Rand in free fall as investors flee over strike unrest

The rand weakened from below R8.80 against the dollar to R9 on Monday.
The rand weakened from below R8.80 against the dollar to R9 on Monday.

On Monday the rand weakened from below R8.80 against the dollar to R9 before settling on R8.93 at 1.30pm.

"The strength of your currency gives you the direction in which capital is flowing," said Chris Hart, strategist at Investment Solution. "And a weaker rand means capital is flowing out of the country.

"And this may be just the beginning. But my concern is not that it is foreign investors, but local investors", Hart said.
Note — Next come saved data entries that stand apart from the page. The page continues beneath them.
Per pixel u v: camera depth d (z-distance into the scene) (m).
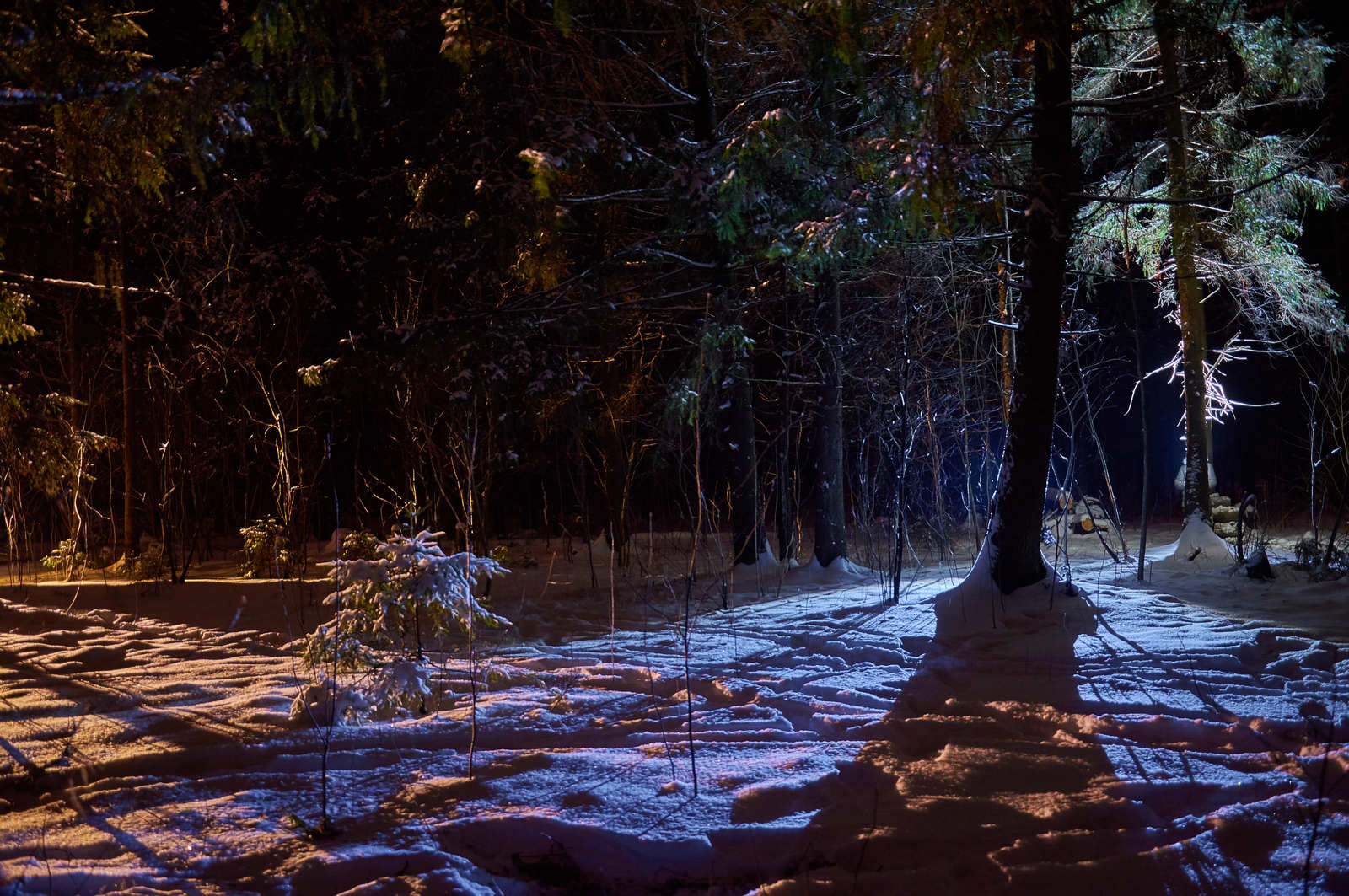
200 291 14.26
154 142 6.50
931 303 12.22
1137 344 10.58
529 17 9.38
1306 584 9.53
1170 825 3.82
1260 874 3.39
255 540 11.55
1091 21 10.20
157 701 5.80
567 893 3.61
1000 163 8.26
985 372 13.10
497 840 3.82
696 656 6.96
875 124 9.47
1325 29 12.49
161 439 14.37
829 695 5.79
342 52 6.43
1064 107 8.31
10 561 11.91
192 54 12.20
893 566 10.59
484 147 10.14
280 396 14.09
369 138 13.95
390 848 3.69
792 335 13.18
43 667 6.80
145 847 3.72
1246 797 4.07
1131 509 19.48
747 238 9.58
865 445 13.07
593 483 15.86
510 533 18.00
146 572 11.53
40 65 5.70
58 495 11.91
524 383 11.85
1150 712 5.25
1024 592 8.49
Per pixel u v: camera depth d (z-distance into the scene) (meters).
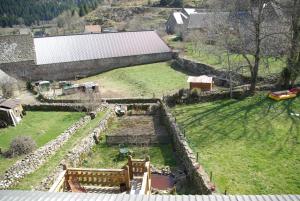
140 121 38.53
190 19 85.69
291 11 37.19
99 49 67.19
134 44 69.81
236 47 41.38
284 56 46.69
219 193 20.95
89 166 28.84
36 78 62.97
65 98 48.28
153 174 26.58
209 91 40.75
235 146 27.66
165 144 32.12
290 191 21.23
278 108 34.28
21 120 40.09
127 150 30.34
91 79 62.09
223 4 53.66
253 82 38.28
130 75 59.75
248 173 23.52
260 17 36.28
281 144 27.38
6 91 50.62
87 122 36.25
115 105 42.59
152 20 131.25
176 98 40.03
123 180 19.89
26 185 23.75
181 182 25.19
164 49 70.31
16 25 184.00
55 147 29.56
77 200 13.77
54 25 167.62
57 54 64.56
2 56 61.03
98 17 154.50
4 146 32.69
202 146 28.08
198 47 66.31
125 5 166.50
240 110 34.91
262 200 13.44
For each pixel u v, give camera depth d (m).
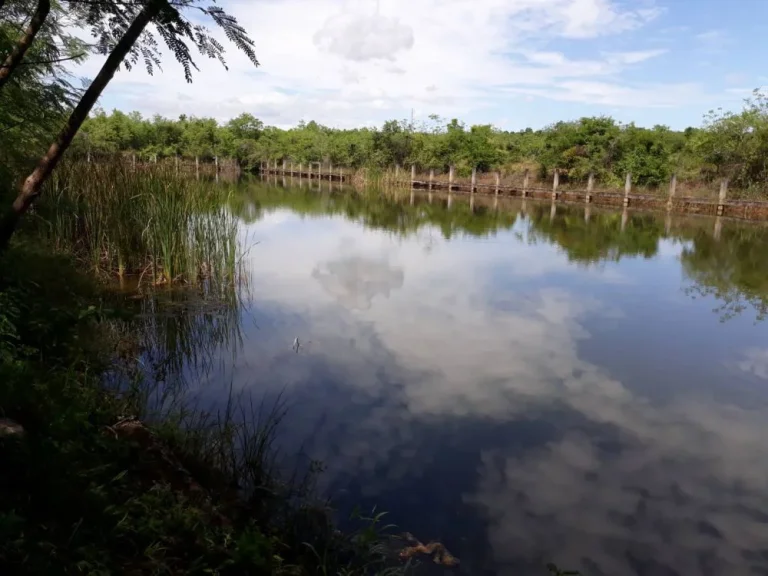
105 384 3.80
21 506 1.72
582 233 12.79
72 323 3.41
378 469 3.17
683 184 17.95
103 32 2.87
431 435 3.60
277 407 3.90
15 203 2.83
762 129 15.49
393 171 29.08
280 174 36.38
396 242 11.24
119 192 6.99
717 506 2.95
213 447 3.10
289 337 5.41
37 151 4.68
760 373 4.80
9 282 3.37
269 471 3.03
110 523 1.90
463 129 28.83
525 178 22.42
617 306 6.85
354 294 7.12
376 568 2.39
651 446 3.56
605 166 20.89
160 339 5.20
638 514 2.87
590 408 4.07
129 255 6.86
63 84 3.79
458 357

Following a five-week-long wildcat strike at Lonmin's Marikana mine in the North West – where management appeased protesting workers with higher wages after 46 people were killed – unprotected strikes have broken out at more than 20 mines across the country and even a protected strike in the transport sector has taken on a harder stance than originally expected.

Wage demands all appear to aspire to the 22% wage hike achieved at Lonmin – and higher.

"Considering all of this, from an investment perspective, you just know competitiveness will take a huge knock in the next few years," Hart said.

Hart said cash on company balance sheets will now be looking for investment outside of South Africa.

Misery index climbing
And the weakening rand is proof that on-going strikes have shaken investor confidence.

The resilience of the rand has regularly been cited by the South African Reserve Bank's Monetary Policy Committee in its decision to hold or cut the repurchase rate. But the currency appears to have finally fallen out of bed.

And a weaker rand pushes up inflation, while wage increases, mining analysts say, will likely result in job losses – meaning the misery index is due to start climbing.

Hart said there needs to be a shift away from the price of labour, to rather consider the quality of labour. "With cost increases of 30% to 40%, there needs to be productivity to go with it."

Hart said the rapid fluctuation of the currency, as observed on Monday, is unusual.